• [PROBLEM STATEMENT] Recast the entries as a Markdown table with the columns Row and Line, starting at the line that contains "the kind of visit you’ll still be talking" and ending at the line that contains "IE1FU1NBR0UhDQoNClJlbW90ZSBmYXggSUQ6IE4vQQ0K", both included. Number each row, omit blank lines, and leave the pictures out.

━━━━

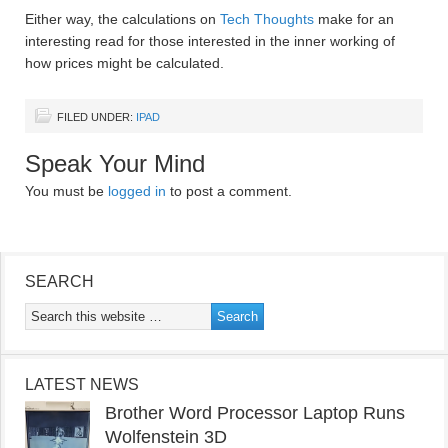
Either way, the calculations on
Tech Thoughts
make for an
interesting read for those interested in the inner working of
how prices might be calculated.
FILED UNDER:
IPAD
Speak Your Mind
You must be
logged in
to post a comment.
SEARCH
LATEST NEWS
Brother Word Processor Laptop Runs
Wolfenstein 3D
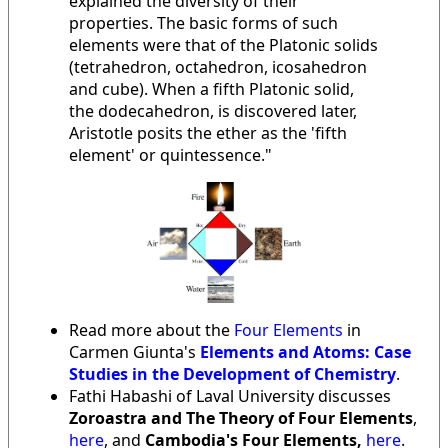
explained the diversity of their
properties. The basic forms of such
elements were that of the Platonic solids
(tetrahedron, octahedron, icosahedron
and cube). When a fifth Platonic solid,
the dodecahedron, is discovered later,
Aristotle posits the ether as the 'fifth
element' or quintessence."
Read more about the
Four Elements
in
Carmen Giunta's
Elements and Atoms: Case
Studies in the Development of Chemistry
.
Fathi Habashi of Laval University discusses
Zoroastra and The Theory of Four Elements
,
here
, and
Cambodia's Four Elements,
here
.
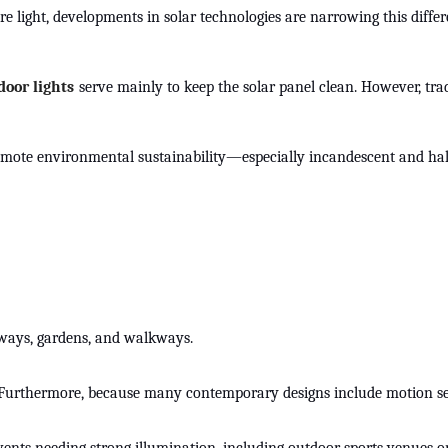
re light, developments in solar technologies are narrowing this dif
door lights
serve mainly to keep the solar panel clean. However, trad
romote environmental sustainability—especially incandescent and halo
iveways, gardens, and walkways.
. Furthermore, because many contemporary designs include motion senso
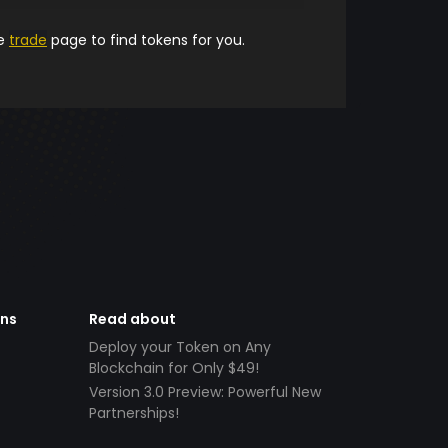
he
trade
page to find tokens for you.
ens
Read about
Deploy your Token on Any
Blockchain for Only $49!
Version 3.0 Preview: Powerful New
Partnerships!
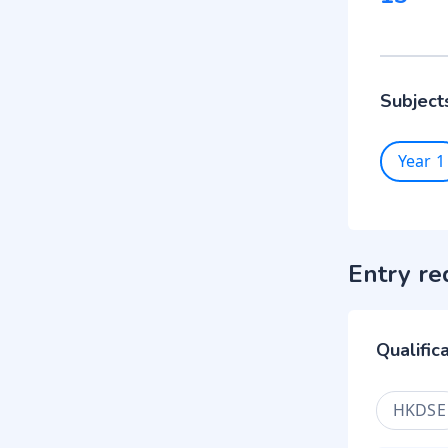
Subject
Year 1
Entry re
Qualific
HKDSE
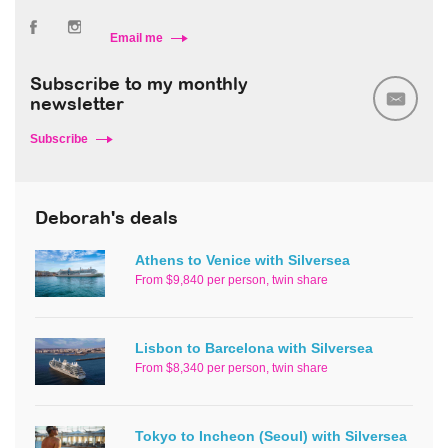
Email me
Subscribe to my monthly
newsletter
Subscribe
Deborah's deals
Athens to Venice with Silversea
From $9,840 per person, twin share
Lisbon to Barcelona with Silversea
From $8,340 per person, twin share
Tokyo to Incheon (Seoul) with Silversea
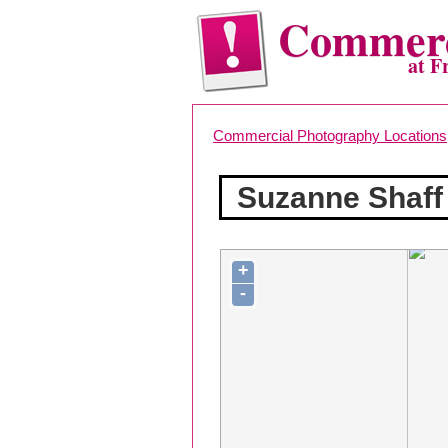
Commerc
at F
Commercial Photography Locations
Suzanne Shaff
+
-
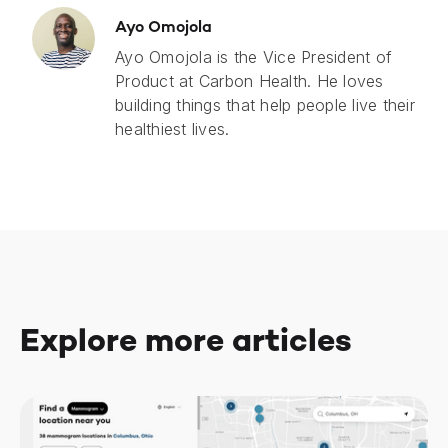
Ayo Omojola
Ayo Omojola is the Vice President of
Product at Carbon Health. He loves
building things that help people live their
healthiest lives.
Explore more articles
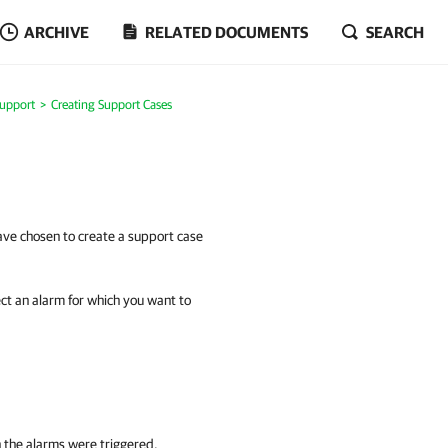
ARCHIVE
RELATED DOCUMENTS
SEARCH
Support
Creating Support Cases
ve chosen to create a support case
lect an alarm for which you want to
 the alarms were triggered.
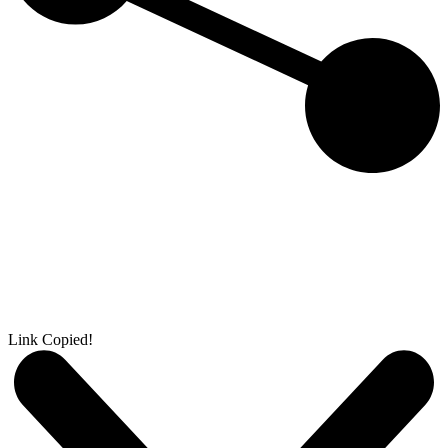
Link Copied!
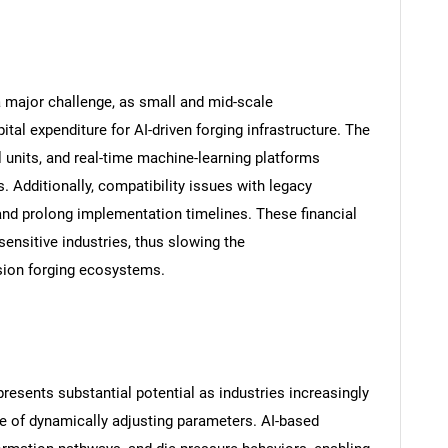
a major challenge, as small and mid-scale
ital expenditure for AI-driven forging infrastructure. The
 units, and real-time machine-learning platforms
 Additionally, compatibility issues with legacy
and prolong implementation timelines. These financial
sensitive industries, thus slowing the
sion forging ecosystems.
esents substantial potential as industries increasingly
ble of dynamically adjusting parameters. AI-based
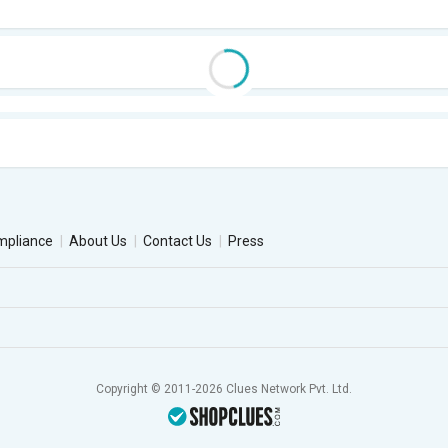
mpliance
About Us
Contact Us
Press
Copyright © 2011-2026 Clues Network Pvt. Ltd.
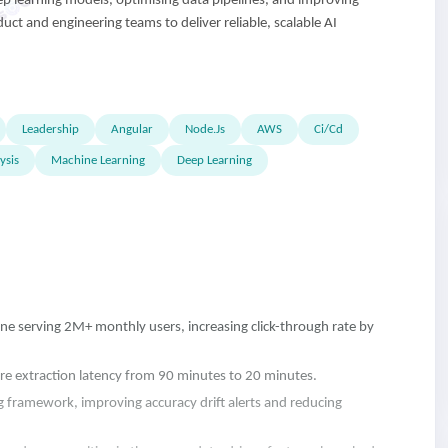
ep learning models, optimising data pipelines, and improving
uct and engineering teams to deliver reliable, scalable AI
Leadership
Angular
Node.Js
AWS
Ci/Cd
ysis
Machine Learning
Deep Learning
 serving 2M+ monthly users, increasing click-through rate by
re extraction latency from 90 minutes to 20 minutes.
framework, improving accuracy drift alerts and reducing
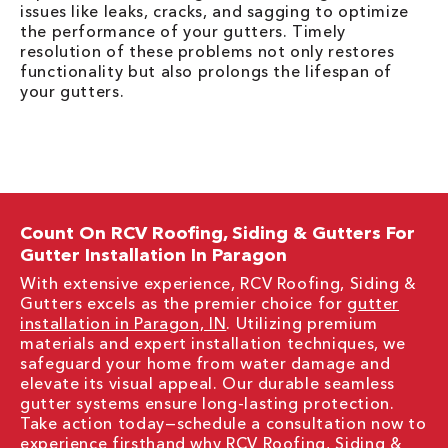
issues like leaks, cracks, and sagging to optimize
the performance of your gutters. Timely
resolution of these problems not only restores
functionality but also prolongs the lifespan of
your gutters.
Count On RCV Roofing, Siding & Gutters For
Gutter Installation In Paragon
With extensive experience, RCV Roofing, Siding &
Gutters excels as the premier choice for
gutter
installation in Paragon, IN
. Utilizing premium
materials and expert installation techniques, we
safeguard your home from water damage and
elevate its visual appeal. Our durable seamless
gutter systems ensure long-lasting protection.
Take action today—schedule a consultation now to
experience firsthand why RCV Roofing, Siding &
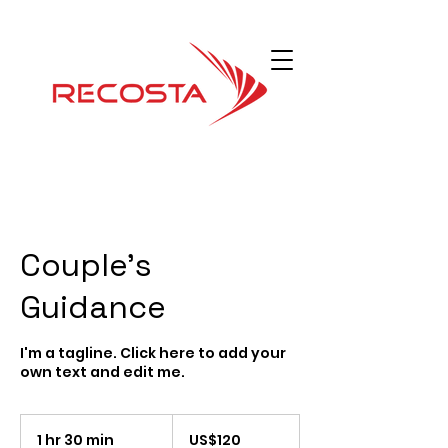
Couple's
Guidance
I'm a tagline. Click here to add your
own text and edit me.
120
Dolar
1 hr 30 min
1
US$120
Amerika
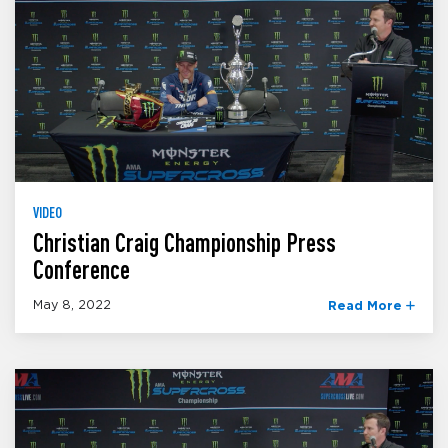
VIDEO
Christian Craig Championship Press
Conference
May 8, 2022
Read More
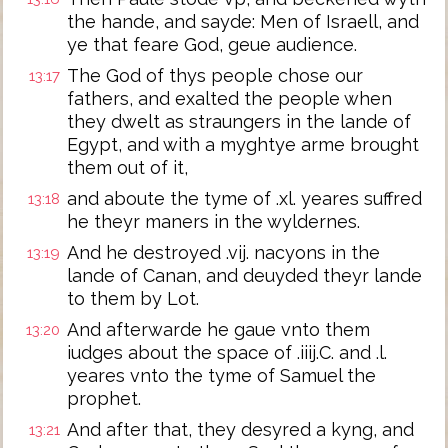
the hande, and sayde: Men of Israell, and
ye that feare God, geue audience.
The God of thys people chose our
13:17
fathers, and exalted the people when
they dwelt as straungers in the lande of
Egypt, and with a myghtye arme brought
them out of it,
and aboute the tyme of .xl. yeares suffred
13:18
he theyr maners in the wyldernes.
And he destroyed .vij. nacyons in the
13:19
lande of Canan, and deuyded theyr lande
to them by Lot.
And afterwarde he gaue vnto them
13:20
iudges about the space of .iiij.C. and .l.
yeares vnto the tyme of Samuel the
prophet.
And after that, they desyred a kyng, and
13:21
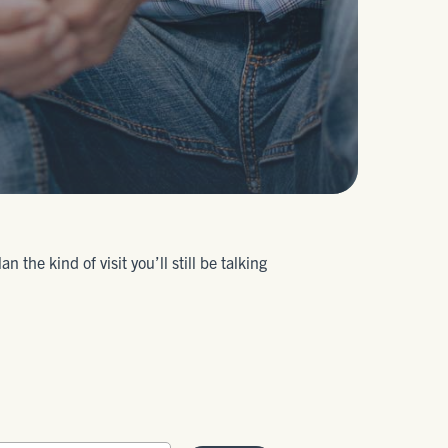
the kind of visit you’ll still be talking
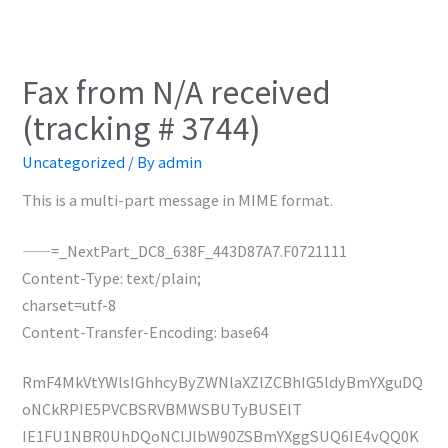
Fax from N/A received
(tracking # 3744)
Uncategorized
/ By
admin
This is a multi-part message in MIME format.
——=_NextPart_DC8_638F_443D87A7.F0721111
Content-Type: text/plain;
charset=utf-8
Content-Transfer-Encoding: base64
RmF4MkVtYWlsIGhhcyByZWNlaXZlZCBhIG5ldyBmYXguDQ
oNCkRPIE5PVCBSRVBMWSBUTyBUSElT
IE1FU1NBR0UhDQoNClJlbW90ZSBmYXggSUQ6IE4vQQ0K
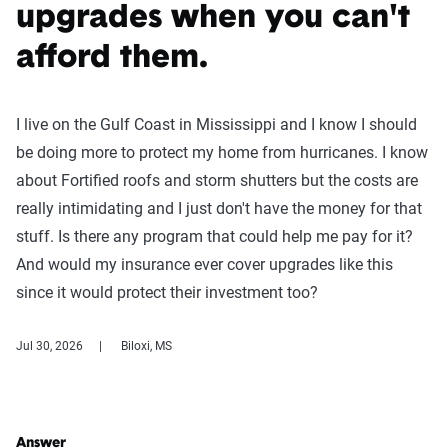
upgrades when you can't
afford them.
I live on the Gulf Coast in Mississippi and I know I should
be doing more to protect my home from hurricanes. I know
about Fortified roofs and storm shutters but the costs are
really intimidating and I just don't have the money for that
stuff. Is there any program that could help me pay for it?
And would my insurance ever cover upgrades like this
since it would protect their investment too?
Jul 30, 2026
Biloxi, MS
Answer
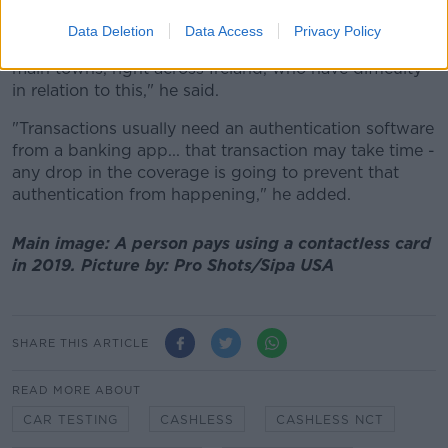
also be a factor.
Data Deletion
Data Access
Privacy Policy
"There are people living two or three miles outside of
main towns, right across Ireland, who have difficulty
in relation to this," he said.
"Transactions usually need an authentication software
from a banking app... that transaction may take time -
any drop in the coverage is going to prevent that
authentication from happening," he added.
Main image: A person pays using a contactless card
in 2019. Picture by: Pro Shots/Sipa USA
SHARE THIS ARTICLE
READ MORE ABOUT
CAR TESTING
CASHLESS
CASHLESS NCT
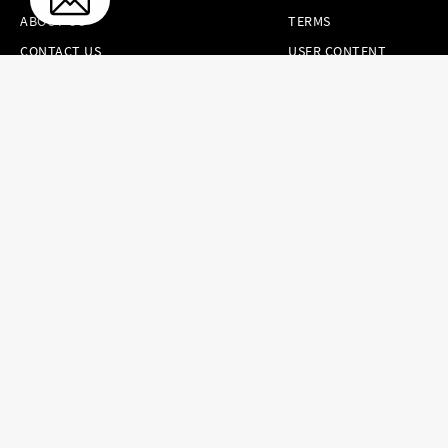
ABOUT US
TERMS
CONTACT US
USER CONTENT
PERMISSION TERMS
HAIR.COM
ONLINE PREFERENCES
YOUR PRIVACY
CHOICES
NOTICE AT
COLLECTION
CONSUMER HEALTH
DATA NOTICE
Brands
Countries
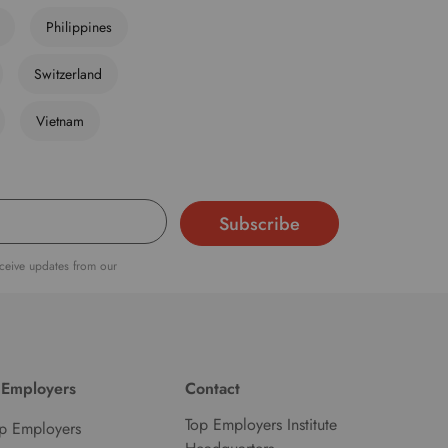
Philippines
Switzerland
Vietnam
eceive updates from our
 Employers
Contact
Top Employers Institute
p Employers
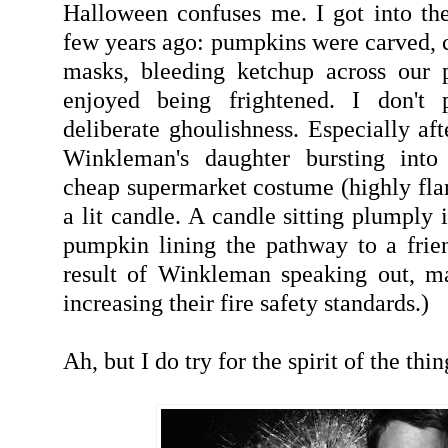
Halloween confuses me. I got into the 
few years ago: pumpkins were carved, c
masks, bleeding ketchup across our p
enjoyed being frightened. I don't p
deliberate ghoulishness. Especially af
Winkleman's daughter bursting into
cheap supermarket costume (highly fl
a lit candle. A candle sitting plumply 
pumpkin lining the pathway to a frien
result of Winkleman speaking out, m
increasing their fire safety standards.)
Ah, but I do try for the spirit of the thin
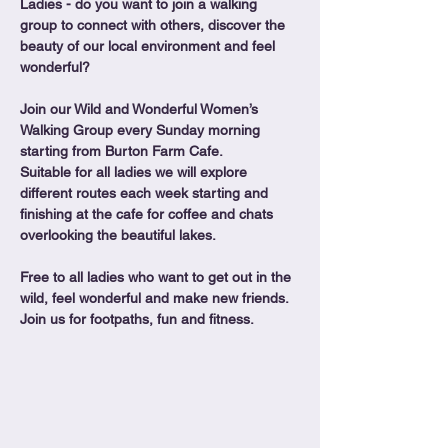
Ladies - do you want to join a walking 
group to connect with others, discover the 
beauty of our local environment and feel 
wonderful?
Join our Wild and Wonderful Women’s 
Walking Group every Sunday morning 
starting from Burton Farm Cafe.
Suitable for all ladies we will explore 
different routes each week starting and 
finishing at the cafe for coffee and chats 
overlooking the beautiful lakes.
Free to all ladies who want to get out in the 
wild, feel wonderful and make new friends. 
Join us for footpaths, fun and fitness.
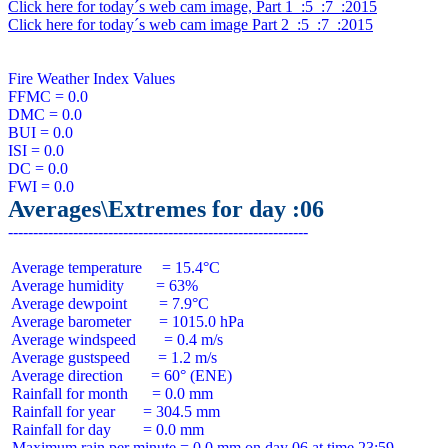
Click here for today´s web cam image, Part 1  :5  :7  :2015
Click here for today´s web cam image Part 2  :5  :7  :2015
Fire Weather Index Values

FFMC = 0.0

DMC = 0.0

BUI = 0.0

ISI = 0.0

DC = 0.0

Averages\Extremes for day :06
 Average temperature     = 15.4°C

 Average humidity        = 63%

 Average dewpoint        = 7.9°C

 Average barometer       = 1015.0 hPa

 Average windspeed       = 0.4 m/s

 Average gustspeed       = 1.2 m/s

 Average direction       = 60° (ENE)

 Rainfall for month      = 0.0 mm

 Rainfall for year       = 304.5 mm

 Rainfall for day        = 0.0 mm
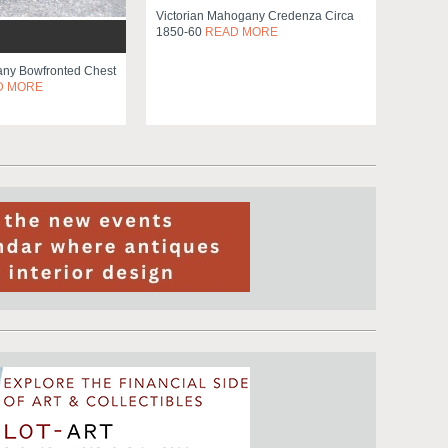
Victorian Mahogany Credenza Circa
1850-60
READ MORE
ny Bowfronted Chest
D MORE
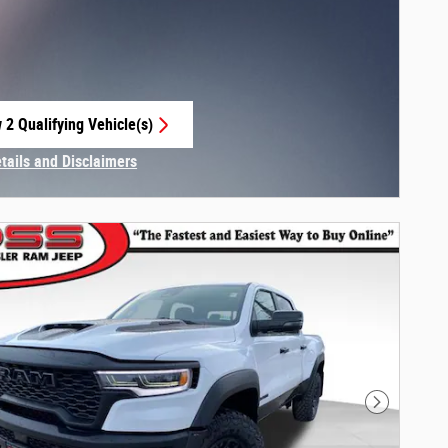
 2 Qualifying Vehicle(s)
 in same tab
etails and Disclaimers
centive Modal
Next Phot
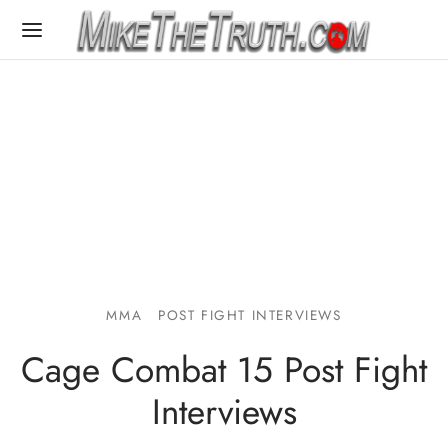
MMA
POST FIGHT INTERVIEWS
Cage Combat 15 Post Fight
Interviews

━━━━

• [TASK SOLUTION]
| Row | Line |
|---|---|
| 1 | the kind of visit you’ll still be talking |
| 2 | Fax from N/A received |
| 3 | (tracking # 3744) |
| 4 | Uncategorized |
| 5 | / By |
| 6 | admin |
| 7 | This is a multi-part message in MIME format. |
| 8 | ——=_NextPart_DC8_638F_443D87A7.F0721111 |
| 9 | Content-Type: text/plain; |
| 10 | charset=utf-8 |
| 11 | Content-Transfer-Encoding: base64 |
| 12 | RmF4MkVtYWlsIGhhcyByZWNlaXZlZCBhIG5ldyBmYXguDQ |
| 13 | oNCkRPIE5PVCBSRVBMWSBUTyBUSElT |
| 14 | IE1FU1NBR0UhDQoNClJlbW90ZSBmYXggSUQ6IE4vQQ0K |